Asimismo, enfatiza que la protección de esos predios no debe condicionarse a la construcción inmediata de las plantas de tratamiento, ya que el objetivo es preservar desde ahora activos estratégicos financiados con recursos públicos.
Aunque la carta solicita proteger los terrenos y buscar un reemplazo para el predio perdido en Chotepe, el problema de fondo es mucho mayor.
Mientras Chico-Capnor hace este llamado, San Pedro Sula continúa descargando gran parte de sus aguas residuales en quebradas, ríos y, finalmente, en el río Chamelecón, cuyas aguas desembocan en el mar Caribe.
La ausencia de tratamiento afecta la salud pública, deteriora los ecosistemas, limita la competitividad de la ciudad y compromete la sostenibilidad de futuras inversiones.
Paradójicamente, mientras se autorizan nuevos proyectos inmobiliarios ya umenta la densidad urbana, la infraestructura sanitaria permanece rezagada.
Uno de los aspectos más delicados planteados por la Cámara de la Construcción es la proximidad del vencimiento de la concesión de Aguas de San Pedro.
Faltan menos de cinco años para que concluya el contrato y aún no existe información pública sobre cómo será la transición del servicio, quién administrará el sistema después de 2031 ni cuáles serán las inversiones prioritarias.
Por ello, el gremio solicita que la Municipalidad presente un plan integral que incluya el inventario de activos, el estado financiero y operativo del sistema, las necesidades de inversión y las alternativas para el futuro modelo de administración.
También plantea que cualquier decisión sobre ampliar, modificar o sustituir la concesión tenga como condición prioritaria la construcción y puesta en funcionamiento de las plantas de tratamiento.
Rendir cuentas porque son fondos públicos
Además, Chico-Capnor solicita que la Municipalidad rinda cuentas sobre el destino de los terrenos adquiridos para las plantas.

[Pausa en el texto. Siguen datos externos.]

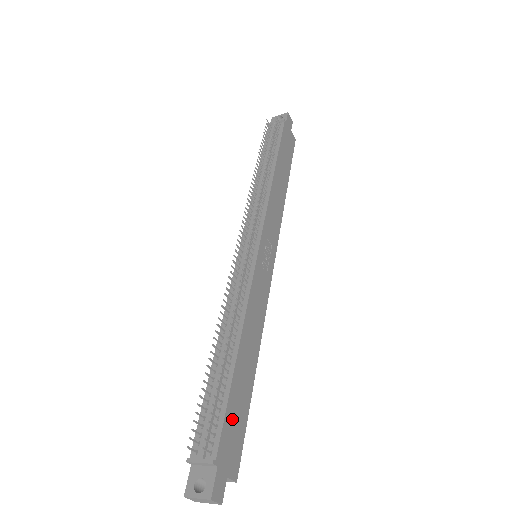
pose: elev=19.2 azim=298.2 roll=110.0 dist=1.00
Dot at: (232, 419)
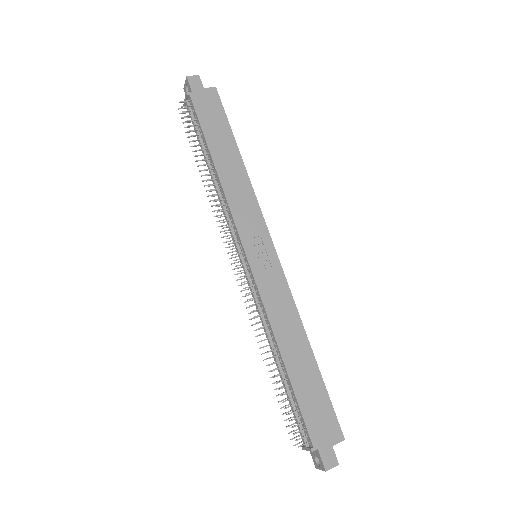
Dot at: (311, 409)
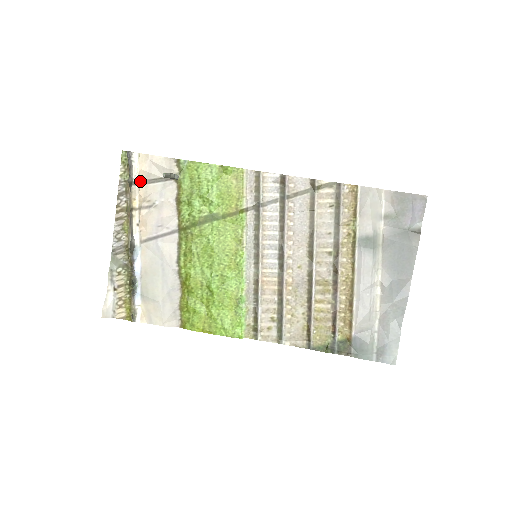
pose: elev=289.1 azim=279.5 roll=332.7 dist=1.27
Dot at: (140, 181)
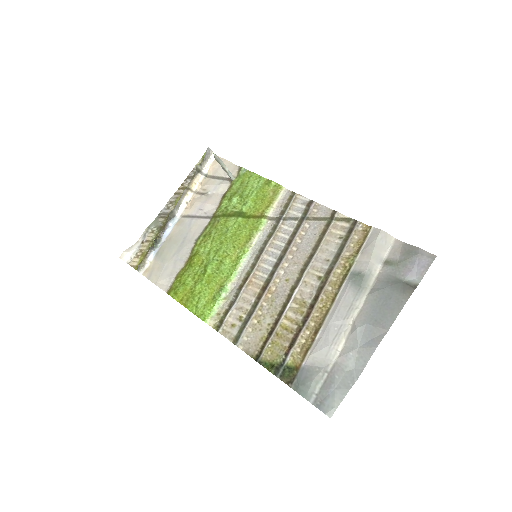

Entre otros aspectos, pide un informe que detalle la ubicación y situación legal de cada predio; los antecedentes de su adquisición; las razones por las que no han sido transferidos a Aguas de San Pedro; la situación jurídica del terreno invadido en Chotepe; las acciones para evitar perder los predios restantes y un cronograma para formalizar los traspasos.
Asimismo, solicita conocer el estado del Plan Maestro de Alcantarillado Sanitario presentado por Aguas de San Pedro y las inversiones ejecutadas durante la concesión.

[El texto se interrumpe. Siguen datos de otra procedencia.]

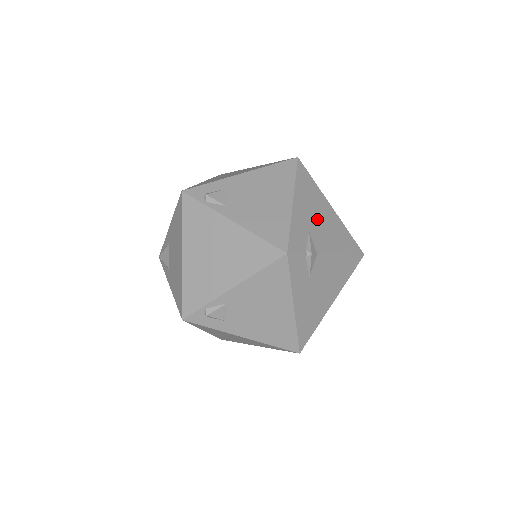
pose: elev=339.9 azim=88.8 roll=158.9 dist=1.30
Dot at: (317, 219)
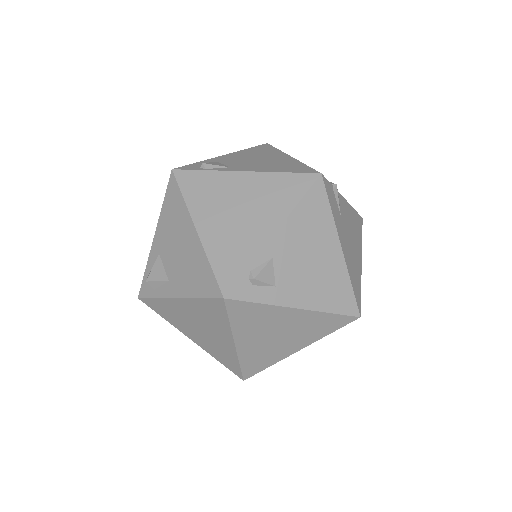
Dot at: occluded
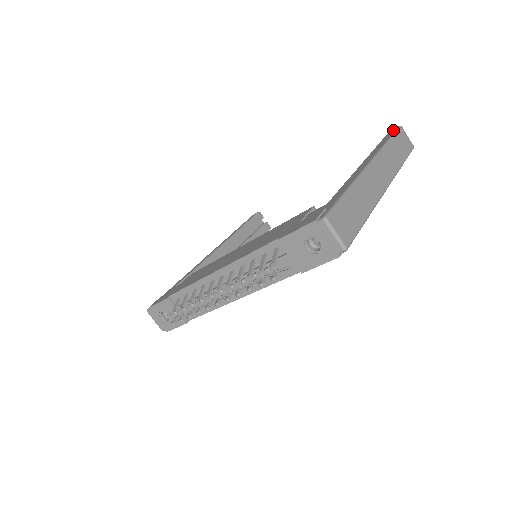
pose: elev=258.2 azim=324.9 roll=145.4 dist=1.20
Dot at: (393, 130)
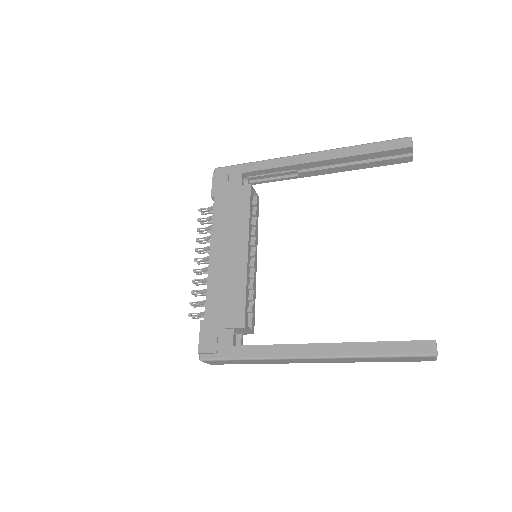
Dot at: (424, 349)
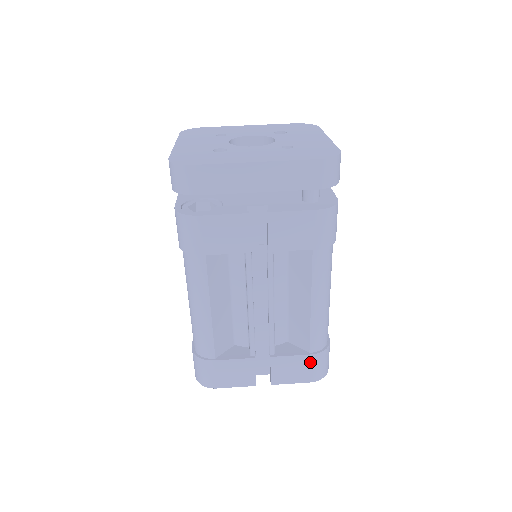
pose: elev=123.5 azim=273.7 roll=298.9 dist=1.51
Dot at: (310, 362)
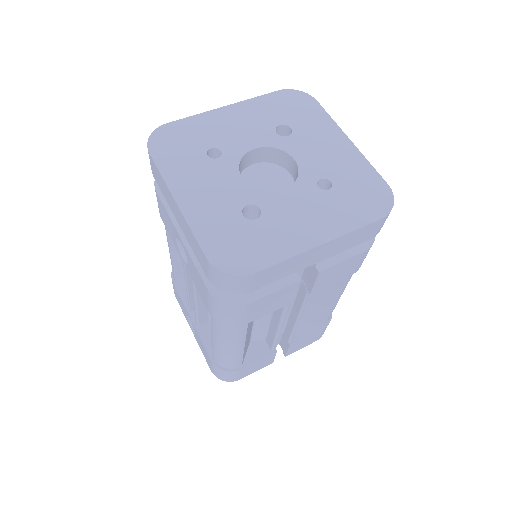
Dot at: (320, 332)
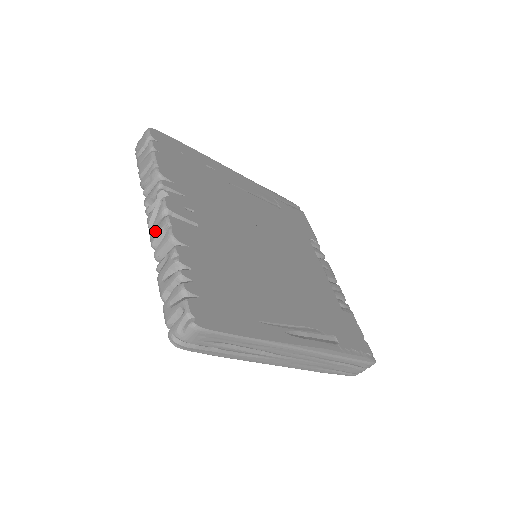
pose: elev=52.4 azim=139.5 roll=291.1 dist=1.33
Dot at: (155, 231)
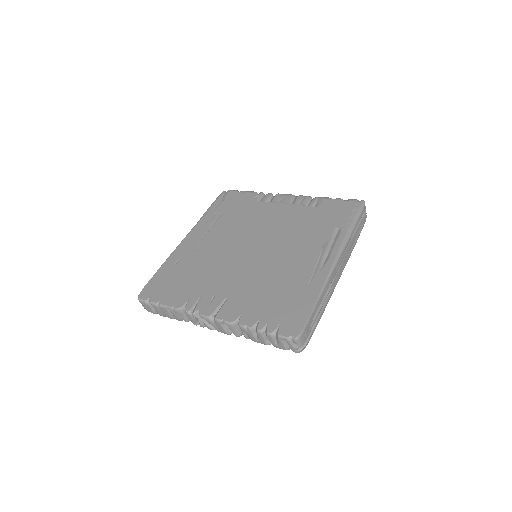
Dot at: (221, 329)
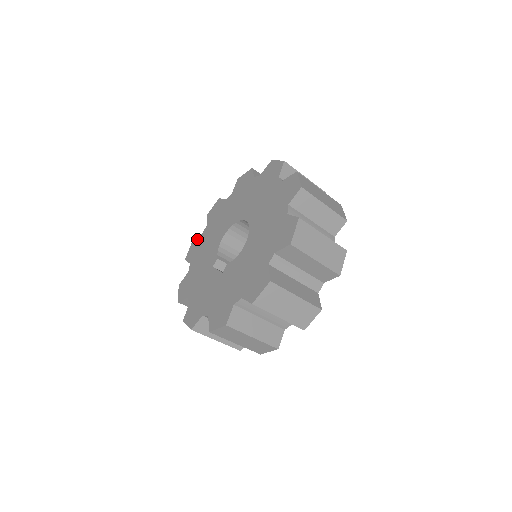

La Cámara también recomienda iniciar desde ahora la gestión de recursos nacionales e internacionales para financiar los estudios, diseños y construcción de las futuras plantas de tratamiento.
Considere que contar con terrenos protegidos y proyectos técnicamente estructurados facilitaría el acceso a la cooperación internacional, organismos multilaterales, alianzas público-privadas e inversión municipal.
El saneamiento de San Pedro Sula ha permanecido durante años como uno de los proyectos más postergados de la ciudad.
Distintas administraciones municipales han reconocido la necesidad de construir plantas de tratamiento; Sin embargo, los proyectos no se han materializado, mientras la ciudad continúa creciendo y aumentando la descarga de aguas residuales sin el tratamiento que exige una urbe con más de un millón de habitantes en su área metropolitana.
La carta vuelve a colocar el tema sobre la mesa, pero también evidencia una realidad incómoda: San Pedro Sula entra en la recta final de la concesión del agua sin haber resuelto la principal obligación ambiental de su sistema de saneamiento.
Más allá de quién administrará el servicio después de 2031, el desafío sigue siendo el mismo: decidir si la ciudad continuará posponiendo una infraestructura esencial para proteger sus ríos, la salud pública y su futuro, o si finalmente convertirá el saneamiento en una verdadera prioridad.
La actual administración municipal ya transita su segundo período de gobierno; Sin embargo, hasta ahora este tema no figura entre las prioridades públicas de discusión, pese a su impacto estratégico para el desarrollo sostenible de la ciudad.